Appearing before Justice Sachin Datta, solicitor general Tushar Mehta made the submission following which the court reserved its verdict on DU's plea against a CIC order directing disclosure of information with respect to the bachelor's degree of the prime minister.
"DU has no reservation in showing it to the court (but can't) put the university's record for scrutiny by strangers," Mehta said.
The order of the CIC, he said, deserved to be set aside for the "right to privacy" superseded the "right to know".
"What is demanded is the degree of an erstwhile student who is the Prime Minister. As a university, we have nothing to hide. We have the year-wise record. University has no objection in showing the record to the court. There is a degree from 1978, bachelor of art," Mehta submitted.
Following an RTI application by one Neeraj, the Central Information Commission on December 21, 2016, allowed inspection of records of all students who cleared the BA exam in 1978 -- the year Prime Minister Modi also passed it.
The RTI plea sought details of all the students who wrote the exam in 1978.
The high court stayed the CIC order on January 23, 2017.
The court also reserved its judgement on other similar petitions as well.
The lawyers for the RTI applicants defended the CIC's order on the ground that Right to Information (RTI) Act provided for disclosure of the prime minister's educational information in greater public good.
On Thursday, Mehta said the "right to know" was not untrammelled and personal information of an individual, which was unrelated to public interest or public office, was protected from disclosure.
He cautioned against the misuse of the RTI Act by "activists" and said allowing disclosure in the present case would result in the varsity being exposed to RTI applications in relation to lakhs of its students.
"This is not the object for which RTI is envisaged. The Act is not enacted for Article 19(1).
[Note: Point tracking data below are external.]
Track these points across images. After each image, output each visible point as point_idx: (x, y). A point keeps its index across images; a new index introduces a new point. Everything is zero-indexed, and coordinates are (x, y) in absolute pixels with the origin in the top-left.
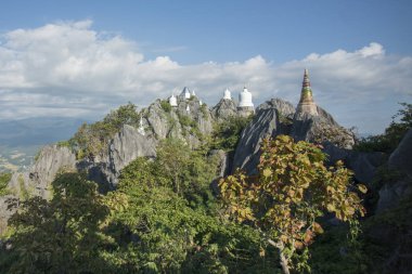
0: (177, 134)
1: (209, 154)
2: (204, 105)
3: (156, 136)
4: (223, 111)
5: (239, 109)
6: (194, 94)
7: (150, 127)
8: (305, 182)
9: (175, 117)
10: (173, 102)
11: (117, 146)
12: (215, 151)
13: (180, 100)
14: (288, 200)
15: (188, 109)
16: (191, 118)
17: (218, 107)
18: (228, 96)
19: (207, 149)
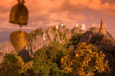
0: (58, 39)
1: (68, 47)
2: (68, 29)
3: (50, 40)
4: (75, 31)
5: (81, 30)
6: (65, 25)
7: (48, 36)
8: (89, 59)
9: (58, 33)
10: (57, 27)
11: (34, 43)
12: (70, 46)
13: (59, 26)
14: (83, 65)
15: (62, 30)
16: (63, 33)
17: (73, 29)
18: (77, 26)
19: (67, 45)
It is for transparency subject to (exceptions) under section 8," Mehta said, alleging the demand in the present case was for a political purpose.
He said that only because the information was more than 20 years old, the test of "larger public interest does not evaporate".
The law, he said, was not for "free people" who were "out to satisfy their curiosity" or "embarrass" others.
On February 11, DU said it was holding the information of its students in a fiduciary capacity and "mere curiosity" in the absence of public interest did not entitle anyone to seek private information under RTI law.
It said something being of "interest to public" was not the same as "public interest" to warrant disclosure under the RTI Act and there was no such public interest in this case.
On February 19, the lawyer representing one of the RTI applicants argued awarding a degree to a student was not a private act but a public one covered under the ambit of right to information.
In its challenge to the CIC order, DU has said the order of the RTI authority was arbitrary and untenable in law as the information sought to be disclosed was a third party personal information.
The DU has said it was "completely illegal" for the CIC to direct the disclosure of an information, which is available to it in a fiduciary capacity.
The RTI Act, it said, was reduced to a "joke" with queries seeking records of all students who passed the BA examination in 1978, including the Prime Minister.
The CIC, in its order, asked DU to allow inspection and rejected the argument of its public information officer that it was third party personal information, observing there was neither merit, nor legality in it.
The university was directed to "facilitate inspection" of the register which stored the complete information on results of all students who cleared the BA exam in 1978 along with their roll number, names of the students, fathers' names and marks obtained, and provide a certified copy of the extract, free of cost.